> **WRITTEN EXERCISE**: Copy every line of the records below word for word, leaving out the pictures.

start RECORDED DATA

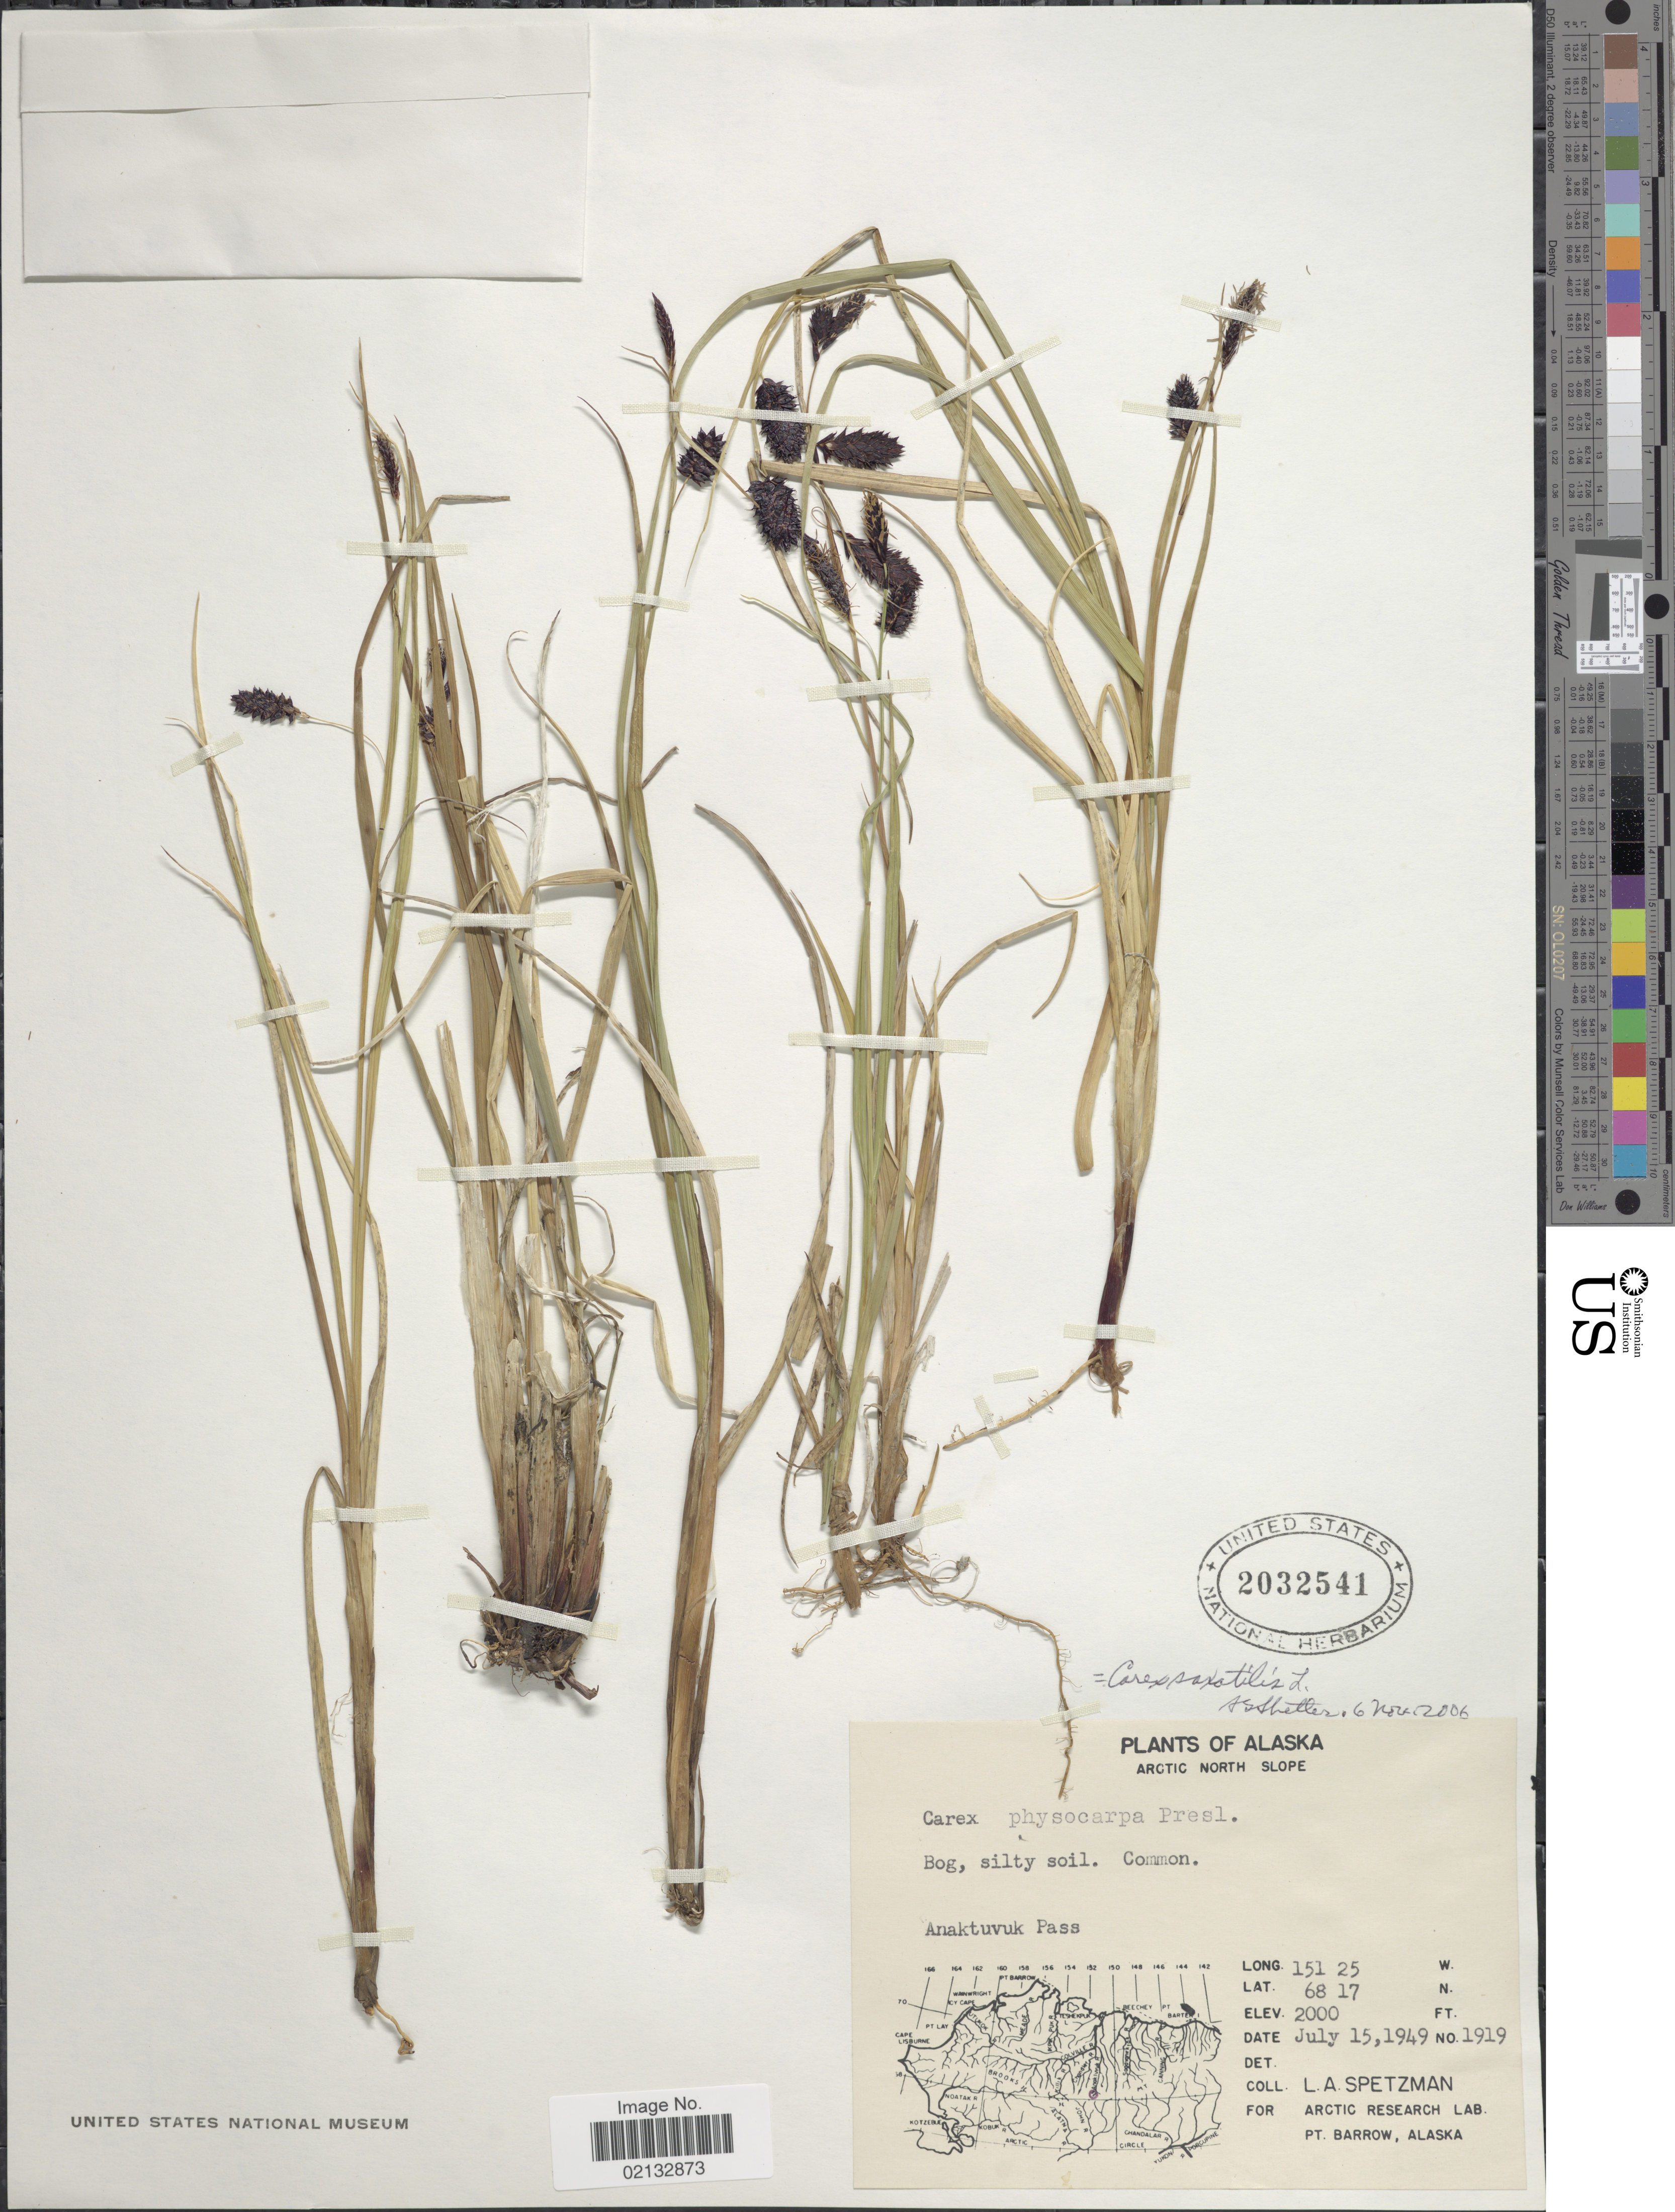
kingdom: Plantae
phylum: Tracheophyta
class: Liliopsida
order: Poales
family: Cyperaceae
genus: Carex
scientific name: Carex saxatilis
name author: L.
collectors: L. Spetzman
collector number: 1919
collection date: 1949-07-15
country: United States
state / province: Alaska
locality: Arctic North Slope. Anaktuvuk Pass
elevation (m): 610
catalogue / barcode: US 2032541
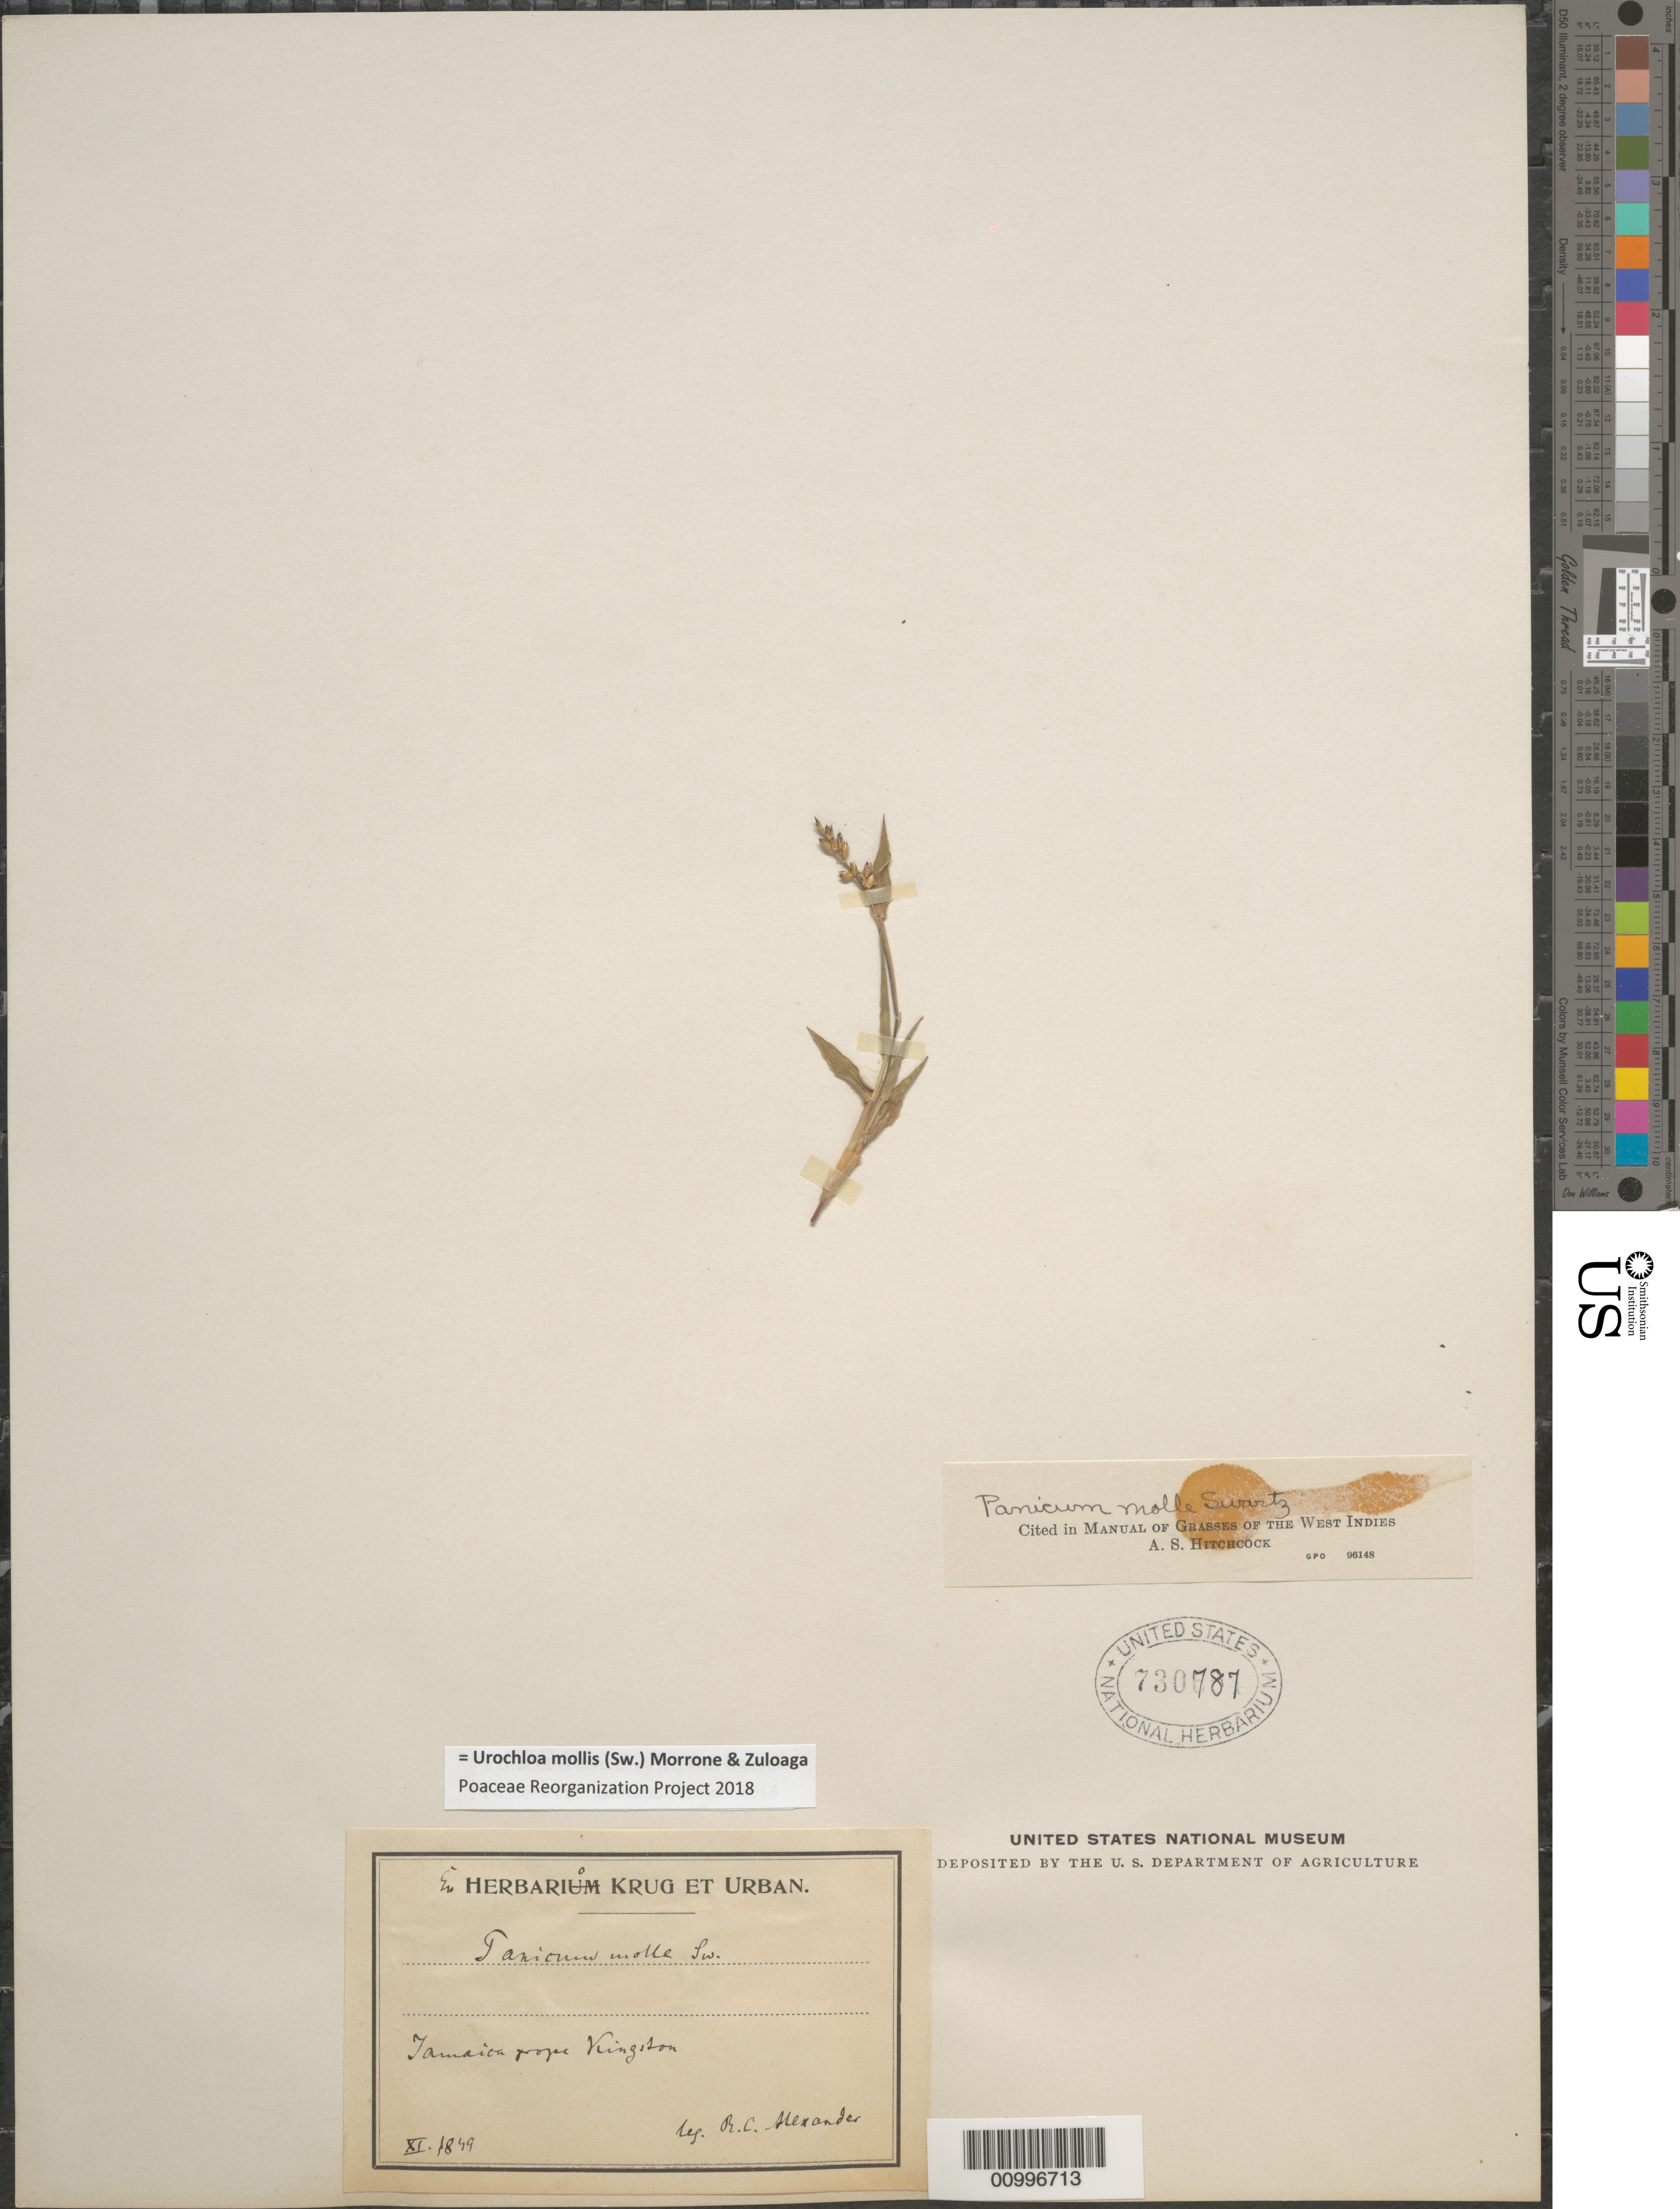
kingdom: Plantae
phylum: Tracheophyta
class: Liliopsida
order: Poales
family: Poaceae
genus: Brachiaria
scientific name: Brachiaria mollis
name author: (Sw.) Parodi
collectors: R. C. Alexander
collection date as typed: Nov 1849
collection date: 1849-11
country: Jamaica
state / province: Kingston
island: Jamaica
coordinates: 0 N, 0 E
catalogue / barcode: US 730787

end RECORDED DATA

> **FULL OUTPUT**:
kingdom: Plantae
phylum: Tracheophyta
class: Liliopsida
order: Poales
family: Cyperaceae
genus: Carex
scientific name: Carex saxatilis
name author: L.
collectors: L. Spetzman
collector number: 1919
collection date: 1949-07-15
country: United States
state / province: Alaska
locality: Arctic North Slope. Anaktuvuk Pass
elevation (m): 610
catalogue / barcode: US 2032541
kingdom: Plantae
phylum: Tracheophyta
class: Liliopsida
order: Poales
family: Poaceae
genus: Brachiaria
scientific name: Brachiaria mollis
name author: (Sw.) Parodi
collectors: R. C. Alexander
collection date as typed: Nov 1849
collection date: 1849-11
country: Jamaica
state / province: Kingston
island: Jamaica
coordinates: 0 N, 0 E
catalogue / barcode: US 730787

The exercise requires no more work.